Incorporating Copying Mechanism in Sequence-to-Sequence Learning
Jiatao Gu
and
Zhengdong Lu
and
Hang Li
and
Victor O. K. Li
arXiv e-Print archive - 2016 via Local arXiv
Keywords:
cs.CL, cs.AI, cs.LG, cs.NE
First published: 2016/03/21 (8 years ago) Abstract: We address an important problem in sequence-to-sequence (Seq2Seq) learning
referred to as copying, in which certain segments in the input sequence are
selectively replicated in the output sequence. A similar phenomenon is
observable in human language communication. For example, humans tend to repeat
entity names or even long phrases in conversation. The challenge with regard to
copying in Seq2Seq is that new machinery is needed to decide when to perform
the operation. In this paper, we incorporate copying into neural network-based
Seq2Seq learning and propose a new model called CopyNet with encoder-decoder
structure.
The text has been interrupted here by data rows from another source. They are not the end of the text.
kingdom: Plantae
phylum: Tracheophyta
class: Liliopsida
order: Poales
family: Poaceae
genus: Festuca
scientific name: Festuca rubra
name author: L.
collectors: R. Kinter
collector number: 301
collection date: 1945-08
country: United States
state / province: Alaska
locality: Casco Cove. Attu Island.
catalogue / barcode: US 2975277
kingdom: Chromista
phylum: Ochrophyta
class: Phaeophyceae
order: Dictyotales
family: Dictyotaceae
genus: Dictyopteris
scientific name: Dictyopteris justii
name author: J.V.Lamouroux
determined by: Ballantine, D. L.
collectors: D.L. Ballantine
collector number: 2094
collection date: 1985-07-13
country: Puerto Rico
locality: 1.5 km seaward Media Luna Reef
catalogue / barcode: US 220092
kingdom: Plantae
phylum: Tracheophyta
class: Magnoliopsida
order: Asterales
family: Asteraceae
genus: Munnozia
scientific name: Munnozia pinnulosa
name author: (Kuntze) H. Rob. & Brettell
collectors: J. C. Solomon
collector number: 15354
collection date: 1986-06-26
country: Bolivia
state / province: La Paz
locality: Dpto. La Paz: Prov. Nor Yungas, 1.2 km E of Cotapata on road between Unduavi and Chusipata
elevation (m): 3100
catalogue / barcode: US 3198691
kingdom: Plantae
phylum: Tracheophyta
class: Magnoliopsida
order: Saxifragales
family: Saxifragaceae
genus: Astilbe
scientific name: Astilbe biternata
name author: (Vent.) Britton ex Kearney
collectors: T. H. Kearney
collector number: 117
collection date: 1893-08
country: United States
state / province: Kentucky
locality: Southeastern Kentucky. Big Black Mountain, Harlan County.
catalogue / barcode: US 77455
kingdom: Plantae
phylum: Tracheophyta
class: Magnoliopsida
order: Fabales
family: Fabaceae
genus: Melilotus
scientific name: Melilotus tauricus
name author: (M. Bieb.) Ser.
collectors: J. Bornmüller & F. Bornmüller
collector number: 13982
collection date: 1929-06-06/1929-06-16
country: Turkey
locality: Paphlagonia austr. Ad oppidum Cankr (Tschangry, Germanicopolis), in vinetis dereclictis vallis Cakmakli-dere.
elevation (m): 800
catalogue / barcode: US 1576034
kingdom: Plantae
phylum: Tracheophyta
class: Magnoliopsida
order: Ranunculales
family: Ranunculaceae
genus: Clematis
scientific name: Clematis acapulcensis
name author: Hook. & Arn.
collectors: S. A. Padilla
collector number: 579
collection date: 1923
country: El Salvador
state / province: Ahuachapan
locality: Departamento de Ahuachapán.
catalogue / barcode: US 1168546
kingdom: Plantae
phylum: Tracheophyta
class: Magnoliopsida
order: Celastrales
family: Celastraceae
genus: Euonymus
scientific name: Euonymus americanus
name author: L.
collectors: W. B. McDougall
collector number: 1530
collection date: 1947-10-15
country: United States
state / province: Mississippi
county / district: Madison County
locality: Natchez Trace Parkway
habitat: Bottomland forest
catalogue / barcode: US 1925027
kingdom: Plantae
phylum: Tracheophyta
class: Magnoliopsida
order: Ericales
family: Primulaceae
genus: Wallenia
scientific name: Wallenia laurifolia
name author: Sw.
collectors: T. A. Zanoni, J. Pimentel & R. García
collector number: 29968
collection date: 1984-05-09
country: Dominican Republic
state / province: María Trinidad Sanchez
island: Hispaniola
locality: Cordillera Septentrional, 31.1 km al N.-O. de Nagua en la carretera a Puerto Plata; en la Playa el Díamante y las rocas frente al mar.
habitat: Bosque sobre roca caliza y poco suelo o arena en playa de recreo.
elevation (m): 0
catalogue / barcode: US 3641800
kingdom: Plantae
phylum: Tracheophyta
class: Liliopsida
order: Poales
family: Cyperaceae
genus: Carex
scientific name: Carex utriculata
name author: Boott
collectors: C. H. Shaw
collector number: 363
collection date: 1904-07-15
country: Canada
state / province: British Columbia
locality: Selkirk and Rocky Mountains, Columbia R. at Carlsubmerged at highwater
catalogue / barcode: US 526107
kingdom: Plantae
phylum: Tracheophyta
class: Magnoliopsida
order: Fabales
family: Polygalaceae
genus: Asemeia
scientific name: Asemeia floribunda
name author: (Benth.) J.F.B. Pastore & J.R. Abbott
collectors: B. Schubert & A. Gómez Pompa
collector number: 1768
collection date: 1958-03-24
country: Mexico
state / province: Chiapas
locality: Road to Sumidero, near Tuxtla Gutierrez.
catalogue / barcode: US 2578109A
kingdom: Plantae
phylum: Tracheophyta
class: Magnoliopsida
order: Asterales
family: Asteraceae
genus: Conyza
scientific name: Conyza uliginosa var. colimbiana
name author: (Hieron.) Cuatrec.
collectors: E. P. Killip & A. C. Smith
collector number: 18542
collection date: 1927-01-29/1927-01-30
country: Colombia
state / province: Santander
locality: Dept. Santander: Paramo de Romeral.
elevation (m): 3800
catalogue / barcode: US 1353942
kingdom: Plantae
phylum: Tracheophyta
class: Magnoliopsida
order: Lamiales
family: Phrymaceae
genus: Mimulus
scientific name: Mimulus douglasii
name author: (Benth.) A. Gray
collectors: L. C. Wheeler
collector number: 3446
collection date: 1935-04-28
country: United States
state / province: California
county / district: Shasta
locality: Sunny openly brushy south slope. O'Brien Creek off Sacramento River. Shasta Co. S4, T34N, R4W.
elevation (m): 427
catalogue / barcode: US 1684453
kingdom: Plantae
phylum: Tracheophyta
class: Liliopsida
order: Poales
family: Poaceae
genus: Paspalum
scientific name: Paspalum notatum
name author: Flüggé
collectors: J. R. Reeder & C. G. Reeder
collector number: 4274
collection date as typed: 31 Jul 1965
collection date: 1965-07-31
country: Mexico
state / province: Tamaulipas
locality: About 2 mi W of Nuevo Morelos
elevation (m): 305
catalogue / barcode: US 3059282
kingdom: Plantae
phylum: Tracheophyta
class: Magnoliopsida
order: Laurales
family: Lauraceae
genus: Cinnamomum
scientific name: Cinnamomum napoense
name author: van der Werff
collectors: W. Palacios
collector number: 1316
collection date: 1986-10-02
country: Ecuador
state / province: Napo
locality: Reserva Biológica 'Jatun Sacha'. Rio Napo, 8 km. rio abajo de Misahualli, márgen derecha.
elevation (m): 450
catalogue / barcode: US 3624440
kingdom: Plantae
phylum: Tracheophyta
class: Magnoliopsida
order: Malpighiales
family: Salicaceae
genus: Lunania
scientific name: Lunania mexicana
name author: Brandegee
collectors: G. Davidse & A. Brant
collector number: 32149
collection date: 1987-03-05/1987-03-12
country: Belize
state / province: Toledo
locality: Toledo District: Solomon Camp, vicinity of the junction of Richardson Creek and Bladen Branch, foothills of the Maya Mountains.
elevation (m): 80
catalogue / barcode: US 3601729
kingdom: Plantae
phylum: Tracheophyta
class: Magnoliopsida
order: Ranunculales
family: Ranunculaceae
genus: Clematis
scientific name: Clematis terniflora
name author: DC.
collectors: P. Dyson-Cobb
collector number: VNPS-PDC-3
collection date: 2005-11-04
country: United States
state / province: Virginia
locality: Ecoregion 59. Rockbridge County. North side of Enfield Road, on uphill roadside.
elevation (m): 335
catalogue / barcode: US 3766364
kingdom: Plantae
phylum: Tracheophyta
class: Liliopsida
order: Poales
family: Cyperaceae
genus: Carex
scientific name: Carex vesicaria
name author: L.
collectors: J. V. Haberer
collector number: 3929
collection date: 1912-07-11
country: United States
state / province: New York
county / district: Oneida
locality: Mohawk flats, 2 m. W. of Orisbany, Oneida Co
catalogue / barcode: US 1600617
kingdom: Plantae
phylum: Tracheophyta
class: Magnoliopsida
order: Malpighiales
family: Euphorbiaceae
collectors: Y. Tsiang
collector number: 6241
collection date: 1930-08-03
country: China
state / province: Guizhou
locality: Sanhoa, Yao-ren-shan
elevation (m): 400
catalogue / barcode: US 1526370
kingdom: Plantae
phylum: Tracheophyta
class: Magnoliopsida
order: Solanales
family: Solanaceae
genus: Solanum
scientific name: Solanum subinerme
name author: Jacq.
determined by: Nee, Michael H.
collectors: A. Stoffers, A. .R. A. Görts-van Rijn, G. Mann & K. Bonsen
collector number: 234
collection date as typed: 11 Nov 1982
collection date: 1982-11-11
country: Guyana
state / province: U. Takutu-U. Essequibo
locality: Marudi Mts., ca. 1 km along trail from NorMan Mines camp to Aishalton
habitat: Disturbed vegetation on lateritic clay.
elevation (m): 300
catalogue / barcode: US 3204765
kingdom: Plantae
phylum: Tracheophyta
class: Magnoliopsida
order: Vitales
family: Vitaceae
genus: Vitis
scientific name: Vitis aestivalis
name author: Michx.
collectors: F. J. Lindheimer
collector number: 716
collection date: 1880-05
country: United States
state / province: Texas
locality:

CopyNet can nicely integrate the regular way of word generation in
the decoder with the new copying mechanism which can choose sub-sequences in
the input sequence and put them at proper places in the output sequence. Our
empirical study on both synthetic data sets and real world data sets
demonstrates the efficacy of CopyNet. For example, CopyNet can outperform
regular RNN-based model with remarkable margins on text summarization tasks.